DBT Practice Series
dbt (Data Build Tool) is currently the most popular data transformation tool. It brings software engineering best practices — version control, testing, documentation, and modularity — into data modeling. You write transformation logic in SQL, and dbt handles dependency management, incremental computation, data quality testing, and documentation generation.
Singdata Lakehouse natively supports dbt through the dbt-clickzetta adapter, and provides several Singdata-specific capabilities on top of standard dbt features:
| Capability | Description |
|---|---|
| Dynamic Table | Declarative incremental computation; the system automatically refreshes on a schedule with no external orchestration needed |
| Table Stream | Row-level change capture (CDC), tracking INSERT/UPDATE/DELETE |
| Automatic index creation | Automatically creates Bloomfilter / inverted / vector indexes when a table is built |
| Zero-copy clone | Clone a table in milliseconds with no extra storage, ideal for CI/CD environment isolation |
| VCluster per-model | Assign a compute cluster to individual models, isolating ETL write resources from aggregation query resources |
Companion Projects
All code in this series comes from the following three directly runnable open-source projects — these are not made-up examples:
jaffle-shop-clickzetta A coffee shop order dataset — the Singdata Lakehouse version of the official dbt sample project. Includes 6 seed tables, 6 staging views, 7 mart tables, 27 data tests, and 3 unit tests. Great for getting started quickly; from zero to running in about 1 minute.

THE EXERCISE: Please name every Singdata-specific capability that the table in the dbt practice page above lists.

DATA RECORDS:
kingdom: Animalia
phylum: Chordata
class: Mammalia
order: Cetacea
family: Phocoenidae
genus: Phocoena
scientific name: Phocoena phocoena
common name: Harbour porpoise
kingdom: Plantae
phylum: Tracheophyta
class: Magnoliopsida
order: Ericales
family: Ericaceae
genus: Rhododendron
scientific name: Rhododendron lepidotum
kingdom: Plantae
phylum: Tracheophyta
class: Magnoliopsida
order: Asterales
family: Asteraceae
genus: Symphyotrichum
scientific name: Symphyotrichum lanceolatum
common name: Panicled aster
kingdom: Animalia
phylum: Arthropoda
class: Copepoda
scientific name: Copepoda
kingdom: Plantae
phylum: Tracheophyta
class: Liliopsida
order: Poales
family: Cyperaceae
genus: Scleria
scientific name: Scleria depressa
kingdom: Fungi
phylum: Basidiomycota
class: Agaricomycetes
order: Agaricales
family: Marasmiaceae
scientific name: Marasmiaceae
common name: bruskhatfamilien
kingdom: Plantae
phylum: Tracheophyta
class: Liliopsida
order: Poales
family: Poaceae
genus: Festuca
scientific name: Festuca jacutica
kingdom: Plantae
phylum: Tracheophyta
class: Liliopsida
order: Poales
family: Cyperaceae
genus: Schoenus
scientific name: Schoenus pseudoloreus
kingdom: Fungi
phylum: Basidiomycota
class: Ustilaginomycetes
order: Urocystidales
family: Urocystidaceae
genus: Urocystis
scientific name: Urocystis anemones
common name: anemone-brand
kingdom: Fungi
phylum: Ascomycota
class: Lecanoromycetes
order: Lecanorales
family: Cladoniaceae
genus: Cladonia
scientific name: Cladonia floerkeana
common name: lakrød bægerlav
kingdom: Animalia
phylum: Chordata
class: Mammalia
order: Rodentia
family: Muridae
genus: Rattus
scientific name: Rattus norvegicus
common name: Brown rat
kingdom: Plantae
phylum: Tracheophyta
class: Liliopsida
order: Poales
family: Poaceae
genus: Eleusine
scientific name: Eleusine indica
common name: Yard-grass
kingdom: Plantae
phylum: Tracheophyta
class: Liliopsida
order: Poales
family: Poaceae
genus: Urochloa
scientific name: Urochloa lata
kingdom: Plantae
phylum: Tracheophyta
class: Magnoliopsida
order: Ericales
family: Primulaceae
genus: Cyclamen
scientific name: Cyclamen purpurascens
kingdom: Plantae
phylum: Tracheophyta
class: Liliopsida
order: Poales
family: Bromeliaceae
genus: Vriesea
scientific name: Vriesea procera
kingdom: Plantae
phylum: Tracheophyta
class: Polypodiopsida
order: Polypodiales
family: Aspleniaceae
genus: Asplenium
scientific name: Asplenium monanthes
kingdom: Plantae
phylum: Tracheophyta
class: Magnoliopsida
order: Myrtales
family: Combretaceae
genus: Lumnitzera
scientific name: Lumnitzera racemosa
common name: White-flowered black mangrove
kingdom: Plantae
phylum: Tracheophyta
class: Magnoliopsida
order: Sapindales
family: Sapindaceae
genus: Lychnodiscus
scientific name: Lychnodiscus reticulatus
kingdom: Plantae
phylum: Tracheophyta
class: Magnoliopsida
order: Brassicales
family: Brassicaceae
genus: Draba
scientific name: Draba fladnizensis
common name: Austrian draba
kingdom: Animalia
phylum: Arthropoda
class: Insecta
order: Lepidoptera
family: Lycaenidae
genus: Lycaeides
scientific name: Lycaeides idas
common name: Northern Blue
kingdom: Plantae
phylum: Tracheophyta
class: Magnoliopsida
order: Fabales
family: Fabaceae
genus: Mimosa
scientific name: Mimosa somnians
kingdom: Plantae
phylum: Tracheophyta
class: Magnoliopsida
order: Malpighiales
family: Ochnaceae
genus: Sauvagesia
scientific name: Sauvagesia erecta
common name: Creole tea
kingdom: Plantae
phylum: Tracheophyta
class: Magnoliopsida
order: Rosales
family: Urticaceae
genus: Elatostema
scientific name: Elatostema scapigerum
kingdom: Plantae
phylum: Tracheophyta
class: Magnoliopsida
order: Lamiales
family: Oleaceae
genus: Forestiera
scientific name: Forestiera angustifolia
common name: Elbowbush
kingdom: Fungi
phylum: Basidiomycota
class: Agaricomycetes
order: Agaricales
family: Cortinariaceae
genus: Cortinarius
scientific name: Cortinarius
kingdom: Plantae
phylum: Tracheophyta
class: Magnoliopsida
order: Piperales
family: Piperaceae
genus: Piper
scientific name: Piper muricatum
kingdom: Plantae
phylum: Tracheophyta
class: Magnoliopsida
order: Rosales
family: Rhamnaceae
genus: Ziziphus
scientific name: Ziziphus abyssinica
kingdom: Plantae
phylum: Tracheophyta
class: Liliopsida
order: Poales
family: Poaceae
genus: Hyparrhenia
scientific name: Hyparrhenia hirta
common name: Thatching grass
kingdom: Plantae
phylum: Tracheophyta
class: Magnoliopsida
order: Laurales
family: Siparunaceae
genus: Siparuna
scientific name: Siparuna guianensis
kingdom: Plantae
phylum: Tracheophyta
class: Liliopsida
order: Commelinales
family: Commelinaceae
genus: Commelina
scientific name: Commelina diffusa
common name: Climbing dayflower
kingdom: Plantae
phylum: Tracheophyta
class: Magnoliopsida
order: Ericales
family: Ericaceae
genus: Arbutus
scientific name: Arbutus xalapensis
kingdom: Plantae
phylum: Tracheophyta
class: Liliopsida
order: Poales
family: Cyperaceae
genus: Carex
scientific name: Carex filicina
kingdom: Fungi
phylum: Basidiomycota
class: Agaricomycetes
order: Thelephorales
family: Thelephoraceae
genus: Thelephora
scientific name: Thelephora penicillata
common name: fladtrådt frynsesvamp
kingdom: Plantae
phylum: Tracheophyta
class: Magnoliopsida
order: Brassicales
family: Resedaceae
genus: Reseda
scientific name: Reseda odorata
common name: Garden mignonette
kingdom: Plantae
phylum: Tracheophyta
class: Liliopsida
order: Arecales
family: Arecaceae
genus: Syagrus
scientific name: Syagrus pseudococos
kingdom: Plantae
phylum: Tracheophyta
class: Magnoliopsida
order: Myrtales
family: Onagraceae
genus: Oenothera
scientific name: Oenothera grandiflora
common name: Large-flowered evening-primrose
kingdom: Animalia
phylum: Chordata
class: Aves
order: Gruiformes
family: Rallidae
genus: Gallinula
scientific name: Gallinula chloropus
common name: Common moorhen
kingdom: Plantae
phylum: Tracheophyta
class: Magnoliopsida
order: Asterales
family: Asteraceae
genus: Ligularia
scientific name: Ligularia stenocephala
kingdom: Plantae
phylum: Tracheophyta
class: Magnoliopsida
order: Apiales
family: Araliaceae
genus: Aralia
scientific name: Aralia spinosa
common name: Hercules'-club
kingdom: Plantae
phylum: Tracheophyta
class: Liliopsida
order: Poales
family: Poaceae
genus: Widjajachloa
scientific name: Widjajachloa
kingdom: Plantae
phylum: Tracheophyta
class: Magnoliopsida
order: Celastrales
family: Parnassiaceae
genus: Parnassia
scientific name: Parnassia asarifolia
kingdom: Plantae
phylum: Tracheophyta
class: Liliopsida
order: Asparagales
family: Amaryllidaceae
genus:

EXERCISE RESULT:
Dynamic Table
Table Stream
Automatic index creation
Zero-copy clone
VCluster per-model